Another suggestion, says the newspaper, is baking potatoes in a mixture of kaolin and water.

The clay is being sold for Rmb298 ($45.22) for a 750-gram pack, and is evidently proving popular as the seller says he is short of supplies and that buyers are on a waiting list. The kaolin is imported from Spain, in spite of the fact there is an abundance of it in China (particularly in cities like Jingdezhen, where kilns have produced porcelain for centuries). WiC can only imagine the use of an imported variety relates to food safety concerns and suspicions that China’s kaolin reserves may have been polluted by contaminated groundwater and industrial sewage.

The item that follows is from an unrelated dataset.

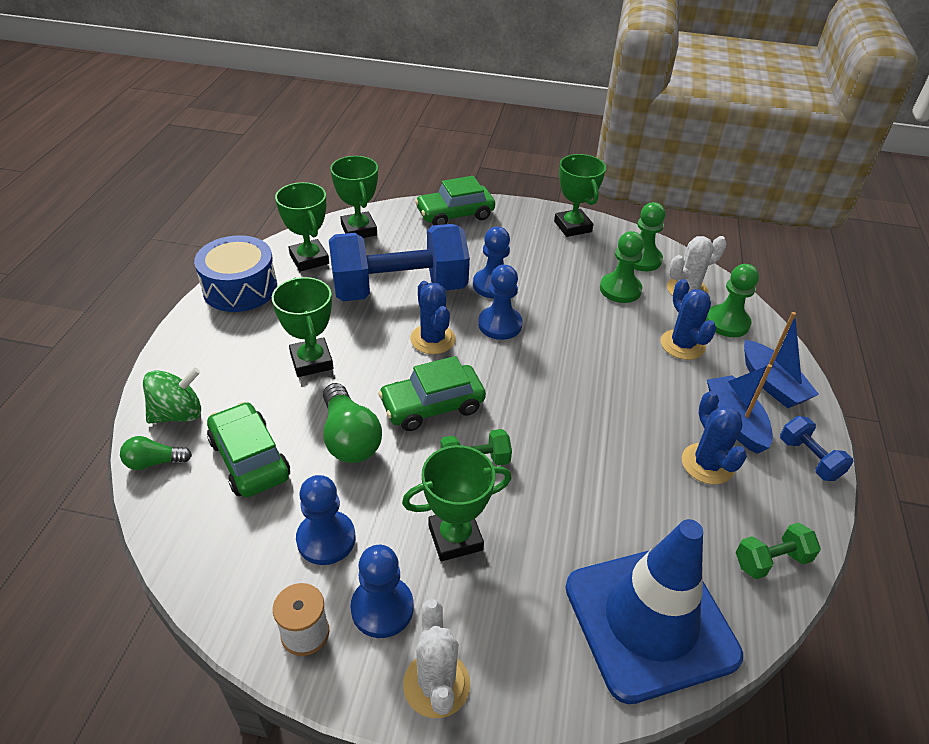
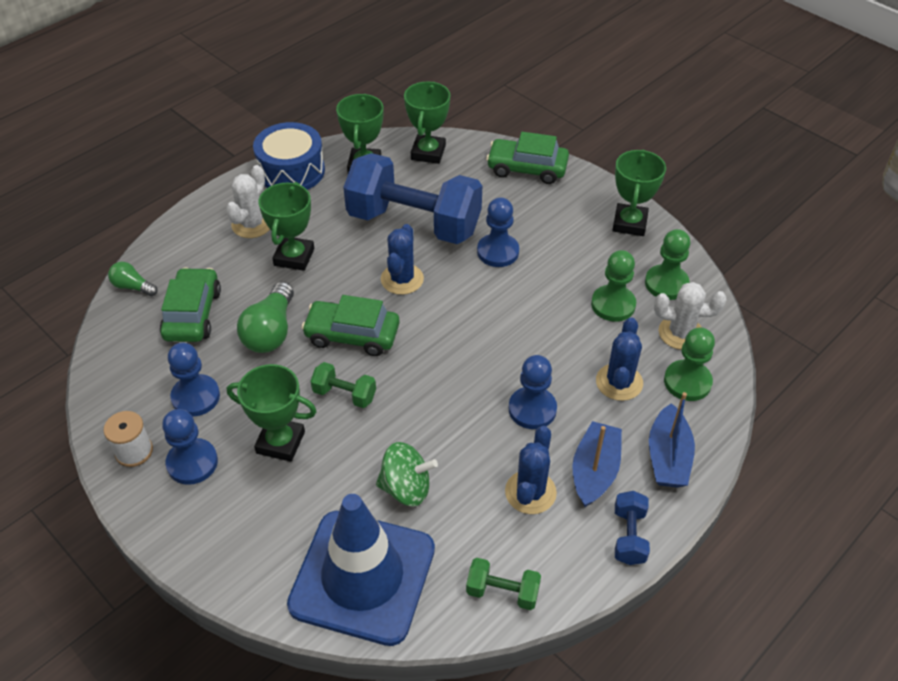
camera: 35 degrees right, 5 degrees up
(178, 414) = (173, 257): green spinning top -> green spinning top (406, 488)
(436, 684) = (184, 530): white cactus -> white cactus (252, 224)
(500, 324) = (469, 290): blue pawn -> blue pawn (532, 409)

Which leads to the bigger question: is kaolin safe to eat, Spanish or otherwise? Modern Express notes that in ancient times the Chinese ate the clay during periods of famine, but that consumption could lead to stomach problems and even death.

That’s probably why kaolin’s usage in China today is supposed to be restricted. Last year food regulators released new safety standards and categorised the white clay as an additive of similar potency to sulphur and gelatin. The amounts that can be used in food and beverage preparation are prescribed: for example, brewers can use it as a clarifier, China Daily says, but the aluminium silicate must be processed to reduce its arsenic and lead to safe levels.

Traditionally kaolin has been used in a variety of industries, including cosmetics, papermaking and in medicines. But the Beijing Morning Post says that kaolin’s rebranding as a “gourmet food” coincides with increasing interest in the concept of “molecular gastronomy” among Chinese foodies. Still, it points out that most consumers are unaware of the risks that come with eating it. The fact that kaolin is being sold on Taobao shows the “shortcomings in the supervision of online food operators”, the newspaper further complains. The country’s spotty food safety record risks being further compromised by this regulatory “blind spot”, it warns, which is leading to several other unhealthy products being marketed online to those it terms as the “ignorant and fearless”.